Up Avery’s Creek and around Mills River in the North Carolina mountains, between Asheville and Hendersonville, folks love Paul McKinney. He is a good man, a remarkable man. He and his wife, Mary, own McKinney’s Small Fruits and have been partners in love for fifty-nine years. Paul is old school though not old-fashioned, except for his customary overalls. He stands tall, over six feet, a wise, handsome man who shakes hands as firmly as he strung barbed wire.
I lived a half-mile down the road from the McKinneys between 1979 and 1995. Paul came down to introduce himself soon after I arrived. It was the neighborly thing to do. I had bought 37 acres and started Holbrook Farm, named after my mother’s side of the family. They had come from Trap Hill, a few ridgetops away in Wilkes County. My retail mail-order nursery published a spring and fall catalog and shipped rare and unusual perennials across the country for fifteen years. I moved to the farm from Louisville, Kentucky, after a year’s training at the Royal Botanic Gardens at Kew, England. The summers were cooler and the winters milder in western North Carolina. I was a suburban boy turned nurseryman, full of myself, but actually not quite sure what I’d gotten myself into.
Mr. McKinney worshiped Jesus, loved his family and made no pretense. He drew no distinction between sinners and the saved. He was fair to everyone, especially his newly arrived, suspect, bearded neighbor. I was young, had some backing – the support of a family and new wife – and fell into the might-be-saved-someday category. Paul and Mary McKinney had bought a small place up the road, two years before I arrived. They had little financial backing but never lacked for loving family or devoted friends.

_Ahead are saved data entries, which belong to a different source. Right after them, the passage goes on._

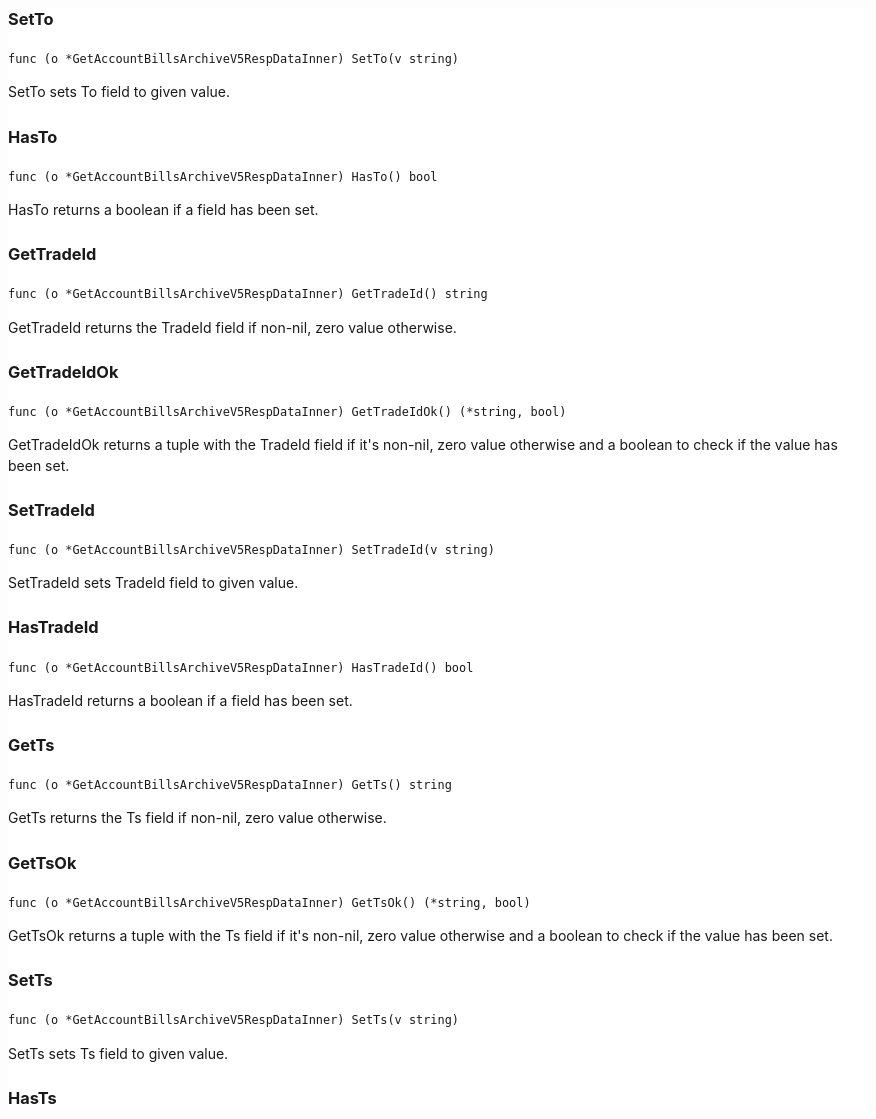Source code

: ### SetTo

`func (o *GetAccountBillsArchiveV5RespDataInner) SetTo(v string)`

SetTo sets To field to given value.

### HasTo

`func (o *GetAccountBillsArchiveV5RespDataInner) HasTo() bool`

HasTo returns a boolean if a field has been set.

### GetTradeId

`func (o *GetAccountBillsArchiveV5RespDataInner) GetTradeId() string`

GetTradeId returns the TradeId field if non-nil, zero value otherwise.

### GetTradeIdOk

`func (o *GetAccountBillsArchiveV5RespDataInner) GetTradeIdOk() (*string, bool)`

GetTradeIdOk returns a tuple with the TradeId field if it's non-nil, zero value otherwise
and a boolean to check if the value has been set.

### SetTradeId

`func (o *GetAccountBillsArchiveV5RespDataInner) SetTradeId(v string)`

SetTradeId sets TradeId field to given value.

### HasTradeId

`func (o *GetAccountBillsArchiveV5RespDataInner) HasTradeId() bool`

HasTradeId returns a boolean if a field has been set.

### GetTs

`func (o *GetAccountBillsArchiveV5RespDataInner) GetTs() string`

GetTs returns the Ts field if non-nil, zero value otherwise.

### GetTsOk

`func (o *GetAccountBillsArchiveV5RespDataInner) GetTsOk() (*string, bool)`

GetTsOk returns a tuple with the Ts field if it's non-nil, zero value otherwise
and a boolean to check if the value has been set.

### SetTs

`func (o *GetAccountBillsArchiveV5RespDataInner) SetTs(v string)`

SetTs sets Ts field to given value.

### HasTs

Paul, then, fifty-three, downsized. He bought six and one-half acres on Fanning Bridge Road. The McKinneys were not going to be caught short again. He put-up a pole barn for farm machinery and a shed for a milk cow.He took “public work,” as he called it, for the first time. Paul took a job a mile away at the North Carolina Mountain Horticultural Crops Station doing farm and maintenance work. At the end of the day he came home to work until the daylight dwindled. Paul, it could be easily said, “traded his bed for a lantern.” He and Mary tended strawberries, blueberries and blackberries that they sold pick-your-own, and vegetables that they canned and froze for themselves. He had some fine equipment stuffed inside the open-sided pole barn, but nothing he loved more than the Farmall that had been his first tractor, bought in 1949.
Paul grew corn and cut hay on farm land he leased all around Henderson and Buncombe County but he looked forward to coming home. He loved his new place. There was never any hint at bitterness over the loss of the bigger farm on Avery’s Creek. Paul was peculiarly magnanimous in his outlook: life’s ebb and flow evens-out over a long, blessed life.
Strawberries and stokesias were grown to perfection by an artist in harmony with crops and equipment. Seeds of Stokes’ aster and baptisia were contract grown for Jelitto Perennial Seeds. I envied Paul’s practical skills. I had none. My father once said that, tools in hand, I was “like a bear with boxing gloves on.” (Paul McKinney astounded me with his know-how. He once poured Coca-Cola on a rusted chain and untangled frozen metal.)
Paul loved to sing gospel music. He and Mary never traveled far but they began going a day’s distance to meet other folks who enjoyed singing. And sometimes the group came to the McKinneys.’ They would gather to sing on the back porch after supper, surrounded by the majesty of this small place. You could hear Paul’s magnificent, deep voice down the road.